## Records for the exercise
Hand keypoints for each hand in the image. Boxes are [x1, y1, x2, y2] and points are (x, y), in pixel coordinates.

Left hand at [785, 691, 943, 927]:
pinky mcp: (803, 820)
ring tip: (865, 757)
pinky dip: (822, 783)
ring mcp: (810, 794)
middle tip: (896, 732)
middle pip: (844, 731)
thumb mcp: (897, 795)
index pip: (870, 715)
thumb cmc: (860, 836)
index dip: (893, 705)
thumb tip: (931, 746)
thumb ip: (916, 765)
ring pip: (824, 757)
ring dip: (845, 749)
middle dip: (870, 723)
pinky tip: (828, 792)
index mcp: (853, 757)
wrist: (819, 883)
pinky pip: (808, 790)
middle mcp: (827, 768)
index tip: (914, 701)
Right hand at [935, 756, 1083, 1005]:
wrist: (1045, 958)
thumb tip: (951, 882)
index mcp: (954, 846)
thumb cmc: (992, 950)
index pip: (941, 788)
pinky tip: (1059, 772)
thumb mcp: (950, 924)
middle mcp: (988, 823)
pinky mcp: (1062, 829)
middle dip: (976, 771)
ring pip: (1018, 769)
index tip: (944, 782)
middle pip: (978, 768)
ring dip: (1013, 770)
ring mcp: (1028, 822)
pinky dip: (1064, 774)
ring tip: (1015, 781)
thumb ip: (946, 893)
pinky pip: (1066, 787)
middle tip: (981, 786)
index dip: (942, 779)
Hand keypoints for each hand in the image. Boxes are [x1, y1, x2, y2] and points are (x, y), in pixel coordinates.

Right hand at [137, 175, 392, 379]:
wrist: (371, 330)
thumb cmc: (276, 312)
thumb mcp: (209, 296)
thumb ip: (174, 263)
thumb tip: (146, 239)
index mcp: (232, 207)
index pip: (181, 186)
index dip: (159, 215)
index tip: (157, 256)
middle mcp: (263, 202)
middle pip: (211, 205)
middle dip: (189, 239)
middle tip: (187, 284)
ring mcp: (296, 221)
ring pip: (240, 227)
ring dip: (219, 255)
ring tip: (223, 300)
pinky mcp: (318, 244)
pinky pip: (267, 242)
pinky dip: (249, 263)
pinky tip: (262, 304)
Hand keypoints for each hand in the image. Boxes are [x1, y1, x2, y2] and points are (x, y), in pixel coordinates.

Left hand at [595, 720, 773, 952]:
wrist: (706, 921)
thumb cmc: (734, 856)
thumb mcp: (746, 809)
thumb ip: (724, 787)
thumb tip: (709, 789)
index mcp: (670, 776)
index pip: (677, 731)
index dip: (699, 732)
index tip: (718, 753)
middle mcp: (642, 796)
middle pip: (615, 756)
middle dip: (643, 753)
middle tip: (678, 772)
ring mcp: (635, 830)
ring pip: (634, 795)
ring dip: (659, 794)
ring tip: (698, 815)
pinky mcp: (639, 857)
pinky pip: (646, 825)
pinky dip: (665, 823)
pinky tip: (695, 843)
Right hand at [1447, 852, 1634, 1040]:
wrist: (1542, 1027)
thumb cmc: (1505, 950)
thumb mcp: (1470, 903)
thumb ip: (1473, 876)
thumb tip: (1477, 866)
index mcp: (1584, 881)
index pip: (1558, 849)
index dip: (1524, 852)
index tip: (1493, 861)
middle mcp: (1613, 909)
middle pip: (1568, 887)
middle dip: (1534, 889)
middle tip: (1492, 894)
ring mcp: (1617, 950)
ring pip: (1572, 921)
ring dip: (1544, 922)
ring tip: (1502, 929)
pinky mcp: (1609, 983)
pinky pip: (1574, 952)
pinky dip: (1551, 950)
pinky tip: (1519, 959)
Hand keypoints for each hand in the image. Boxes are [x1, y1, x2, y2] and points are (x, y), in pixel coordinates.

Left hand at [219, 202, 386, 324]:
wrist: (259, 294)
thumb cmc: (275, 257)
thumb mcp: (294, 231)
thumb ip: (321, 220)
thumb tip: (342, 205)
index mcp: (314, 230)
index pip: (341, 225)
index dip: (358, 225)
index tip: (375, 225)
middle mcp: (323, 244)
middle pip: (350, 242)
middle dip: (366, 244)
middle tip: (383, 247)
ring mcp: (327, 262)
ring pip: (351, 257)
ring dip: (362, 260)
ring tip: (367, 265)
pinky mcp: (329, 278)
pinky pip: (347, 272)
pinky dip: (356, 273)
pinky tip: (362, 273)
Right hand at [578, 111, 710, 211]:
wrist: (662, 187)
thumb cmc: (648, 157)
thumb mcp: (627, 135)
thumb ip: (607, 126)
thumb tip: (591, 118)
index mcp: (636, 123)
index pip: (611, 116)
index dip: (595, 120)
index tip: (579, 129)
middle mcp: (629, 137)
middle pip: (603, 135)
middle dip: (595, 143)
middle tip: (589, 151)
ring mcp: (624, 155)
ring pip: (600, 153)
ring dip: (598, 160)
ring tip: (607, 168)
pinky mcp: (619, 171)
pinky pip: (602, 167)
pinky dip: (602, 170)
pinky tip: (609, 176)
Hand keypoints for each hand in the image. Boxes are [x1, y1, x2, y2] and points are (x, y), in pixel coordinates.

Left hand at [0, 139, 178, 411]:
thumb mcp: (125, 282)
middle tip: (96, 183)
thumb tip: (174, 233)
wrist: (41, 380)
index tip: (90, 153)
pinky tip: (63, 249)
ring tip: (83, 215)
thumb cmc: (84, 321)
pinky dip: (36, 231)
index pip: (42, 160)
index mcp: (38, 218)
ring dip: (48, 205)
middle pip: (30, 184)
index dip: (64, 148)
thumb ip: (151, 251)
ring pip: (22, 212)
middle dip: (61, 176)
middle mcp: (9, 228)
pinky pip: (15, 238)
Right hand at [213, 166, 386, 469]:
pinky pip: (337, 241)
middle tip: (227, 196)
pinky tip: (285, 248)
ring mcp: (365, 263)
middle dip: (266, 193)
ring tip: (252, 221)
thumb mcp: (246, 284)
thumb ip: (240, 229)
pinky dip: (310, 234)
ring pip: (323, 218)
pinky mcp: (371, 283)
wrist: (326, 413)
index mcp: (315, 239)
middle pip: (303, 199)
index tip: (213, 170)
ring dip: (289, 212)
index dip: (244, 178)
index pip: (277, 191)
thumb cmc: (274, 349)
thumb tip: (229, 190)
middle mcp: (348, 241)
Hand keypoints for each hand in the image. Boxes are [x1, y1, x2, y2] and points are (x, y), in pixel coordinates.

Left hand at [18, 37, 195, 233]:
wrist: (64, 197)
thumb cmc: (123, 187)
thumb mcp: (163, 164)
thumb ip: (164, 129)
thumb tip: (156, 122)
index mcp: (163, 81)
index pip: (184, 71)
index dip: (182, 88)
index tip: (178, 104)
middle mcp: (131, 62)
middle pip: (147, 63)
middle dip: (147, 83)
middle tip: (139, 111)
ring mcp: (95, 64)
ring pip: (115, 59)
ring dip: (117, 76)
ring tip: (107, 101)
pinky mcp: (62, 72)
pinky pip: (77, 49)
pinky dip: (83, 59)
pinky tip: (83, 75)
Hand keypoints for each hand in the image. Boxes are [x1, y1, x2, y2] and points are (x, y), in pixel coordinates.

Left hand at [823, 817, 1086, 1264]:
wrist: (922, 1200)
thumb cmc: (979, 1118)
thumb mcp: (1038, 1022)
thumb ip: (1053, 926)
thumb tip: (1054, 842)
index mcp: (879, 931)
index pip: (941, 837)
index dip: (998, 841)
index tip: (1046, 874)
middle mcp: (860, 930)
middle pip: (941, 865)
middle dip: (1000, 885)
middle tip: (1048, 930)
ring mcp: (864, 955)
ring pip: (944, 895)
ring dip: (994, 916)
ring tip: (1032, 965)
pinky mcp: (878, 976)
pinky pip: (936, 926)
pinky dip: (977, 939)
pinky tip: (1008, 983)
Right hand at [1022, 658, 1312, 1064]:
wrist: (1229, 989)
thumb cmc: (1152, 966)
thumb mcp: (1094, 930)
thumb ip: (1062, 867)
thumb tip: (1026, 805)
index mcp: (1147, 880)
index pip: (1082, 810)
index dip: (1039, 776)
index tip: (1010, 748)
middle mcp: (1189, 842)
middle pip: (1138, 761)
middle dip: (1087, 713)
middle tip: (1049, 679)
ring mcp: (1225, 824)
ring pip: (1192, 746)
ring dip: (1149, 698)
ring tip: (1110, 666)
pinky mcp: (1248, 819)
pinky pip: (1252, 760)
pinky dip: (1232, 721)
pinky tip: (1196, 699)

## Work item
Could you restate word for word the lines above from the one containing "index mcp: (954, 846)" through the one containing "middle dip: (643, 753)", both included, and nothing else?

## Completed task
index mcp: (954, 846)
thumb cmc: (992, 950)
index pip: (941, 788)
pinky tip: (1059, 772)
thumb mcp: (950, 924)
middle mcp: (988, 823)
pinky mcp: (1062, 829)
middle dip: (976, 771)
ring pip: (1018, 769)
index tip: (944, 782)
middle pip: (978, 768)
ring dip: (1013, 770)
ring mcp: (1028, 822)
pinky dip: (1064, 774)
ring tip: (1015, 781)
thumb ip: (946, 893)
pinky pip: (1066, 787)
middle tip: (981, 786)
index dip: (942, 779)
Hand keypoints for each hand in the image. Boxes are [x1, y1, x2, y2] and points are (x, y), in pixel coordinates.

Right hand at [137, 175, 392, 379]:
wrist: (371, 330)
thumb cmc: (276, 312)
thumb mcp: (209, 296)
thumb ip: (174, 263)
thumb tip: (146, 239)
index mcp: (232, 207)
index pip: (181, 186)
index dip: (159, 215)
index tip: (157, 256)
middle mcp: (263, 202)
middle pip: (211, 205)
middle dip: (189, 239)
middle tip: (187, 284)
ring mcp: (296, 221)
ring pip: (240, 227)
ring dip: (219, 255)
ring tip: (223, 300)
pinky mcp: (318, 244)
pinky pip: (267, 242)
pinky dip: (249, 263)
pinky tip: (262, 304)
Hand keypoints for each hand in the image. Boxes are [x1, y1, x2, y2] and points are (x, y), in pixel coordinates.

Left hand at [595, 720, 773, 952]:
wrist: (706, 921)
thumb cmc: (734, 856)
thumb mcp: (746, 809)
thumb ip: (724, 787)
thumb tip: (709, 789)
index mcp: (670, 776)
index pip: (677, 731)
index dip: (699, 732)
index tip: (718, 753)
middle mcp: (642, 796)
middle pip: (615, 756)
middle dip: (643, 753)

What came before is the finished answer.